→ **Records for the exercise**
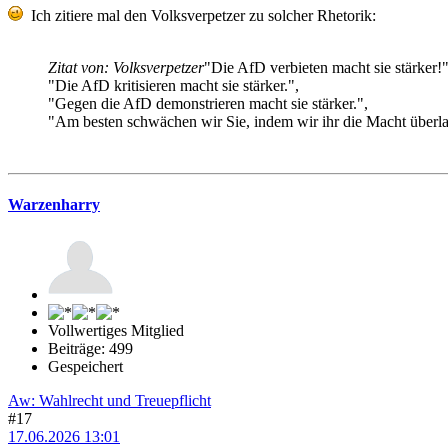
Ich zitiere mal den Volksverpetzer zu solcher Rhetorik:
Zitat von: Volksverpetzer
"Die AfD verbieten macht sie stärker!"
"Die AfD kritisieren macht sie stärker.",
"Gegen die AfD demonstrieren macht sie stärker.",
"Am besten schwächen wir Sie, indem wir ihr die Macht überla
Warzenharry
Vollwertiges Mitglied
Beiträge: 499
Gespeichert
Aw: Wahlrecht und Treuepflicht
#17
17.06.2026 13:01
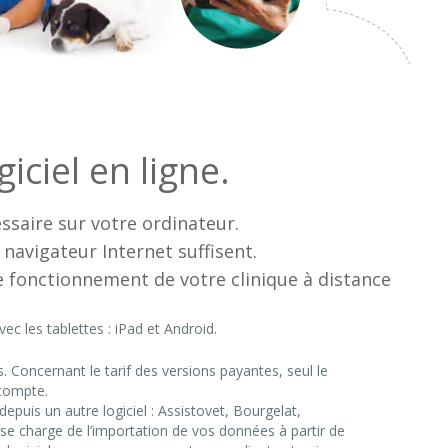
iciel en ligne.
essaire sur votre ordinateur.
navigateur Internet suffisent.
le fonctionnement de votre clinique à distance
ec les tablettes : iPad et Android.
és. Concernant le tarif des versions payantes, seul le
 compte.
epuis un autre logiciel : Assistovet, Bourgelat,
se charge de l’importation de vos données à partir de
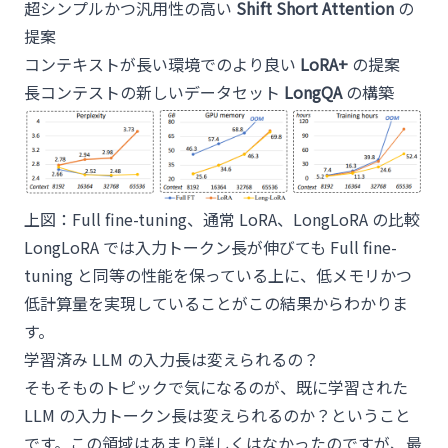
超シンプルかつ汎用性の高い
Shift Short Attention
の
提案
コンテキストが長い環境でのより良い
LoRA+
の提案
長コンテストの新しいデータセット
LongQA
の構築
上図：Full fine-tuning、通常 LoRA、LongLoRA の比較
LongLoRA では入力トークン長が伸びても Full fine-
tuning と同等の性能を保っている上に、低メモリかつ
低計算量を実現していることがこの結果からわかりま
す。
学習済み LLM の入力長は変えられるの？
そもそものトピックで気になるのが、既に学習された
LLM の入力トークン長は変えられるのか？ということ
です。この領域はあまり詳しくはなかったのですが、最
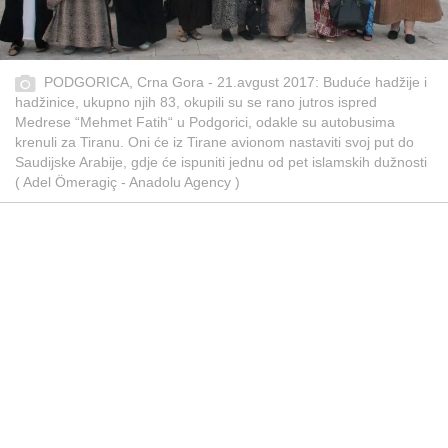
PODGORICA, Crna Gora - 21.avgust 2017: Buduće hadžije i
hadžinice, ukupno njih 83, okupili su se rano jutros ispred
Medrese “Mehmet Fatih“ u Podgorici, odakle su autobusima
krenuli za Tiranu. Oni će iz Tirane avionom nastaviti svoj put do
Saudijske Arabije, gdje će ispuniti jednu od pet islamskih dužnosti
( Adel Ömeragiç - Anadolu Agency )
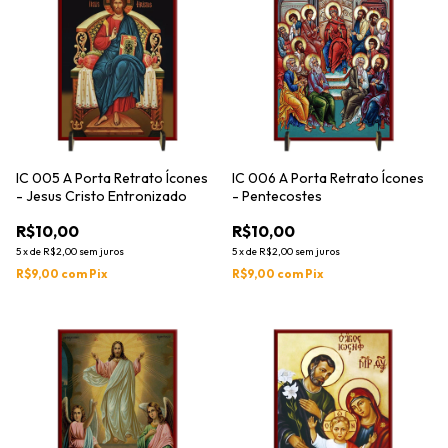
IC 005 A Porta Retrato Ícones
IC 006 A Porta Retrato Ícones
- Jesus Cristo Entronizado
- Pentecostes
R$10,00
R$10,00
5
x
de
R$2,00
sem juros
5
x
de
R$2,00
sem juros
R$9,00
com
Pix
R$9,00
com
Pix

→ **Activity**
Can you format every line of text in the listing above as a single numbered list, skipping any blank lines? Leave the pictures out of your answer.

→ **Solution below**
1. Ich zitiere mal den Volksverpetzer zu solcher Rhetorik:
2. Zitat von: Volksverpetzer
3. "Die AfD verbieten macht sie stärker!"
4. "Die AfD kritisieren macht sie stärker.",
5. "Gegen die AfD demonstrieren macht sie stärker.",
6. "Am besten schwächen wir Sie, indem wir ihr die Macht überla
7. Warzenharry
8. Vollwertiges Mitglied
9. Beiträge: 499
10. Gespeichert
11. Aw: Wahlrecht und Treuepflicht
12. #17
13. 17.06.2026 13:01
14. iciel en ligne.
15. essaire sur votre ordinateur.
16. navigateur Internet suffisent.
17. le fonctionnement de votre clinique à distance
18. ec les tablettes : iPad et Android.
19. és. Concernant le tarif des versions payantes, seul le
20.  compte.
21. epuis un autre logiciel : Assistovet, Bourgelat,
22. se charge de l’importation de vos données à partir de
23. 超シンプルかつ汎用性の高い
24. Shift Short Attention
25. の
26. 提案
27. コンテキストが長い環境でのより良い
28. LoRA+
29. の提案
30. 長コンテストの新しいデータセット
31. LongQA
32. の構築
33. 上図：Full fine-tuning、通常 LoRA、LongLoRA の比較
34. LongLoRA では入力トークン長が伸びても Full fine-
35. tuning と同等の性能を保っている上に、低メモリかつ
36. 低計算量を実現していることがこの結果からわかりま
37. す。
38. 学習済み LLM の入力長は変えられるの？
39. そもそものトピックで気になるのが、既に学習された
40. LLM の入力トークン長は変えられるのか？ということ
41. です。この領域はあまり詳しくはなかったのですが、最
42. PODGORICA, Crna Gora - 21.avgust 2017: Buduće hadžije i
43. hadžinice, ukupno njih 83, okupili su se rano jutros ispred
44. Medrese “Mehmet Fatih“ u Podgorici, odakle su autobusima
45. krenuli za Tiranu. Oni će iz Tirane avionom nastaviti svoj put do
46. Saudijske Arabije, gdje će ispuniti jednu od pet islamskih dužnosti
47. ( Adel Ömeragiç - Anadolu Agency )
48. IC 005 A Porta Retrato Ícones
49. IC 006 A Porta Retrato Ícones
50. - Jesus Cristo Entronizado
51. - Pentecostes
52. R$10,00
53. R$10,00
54. 5
55. x
56. de
57. R$2,00
58. sem juros
59. 5
60. x
61. de
62. R$2,00
63. sem juros
64. R$9,00
65. com
66. Pix
67. R$9,00
68. com
69. Pix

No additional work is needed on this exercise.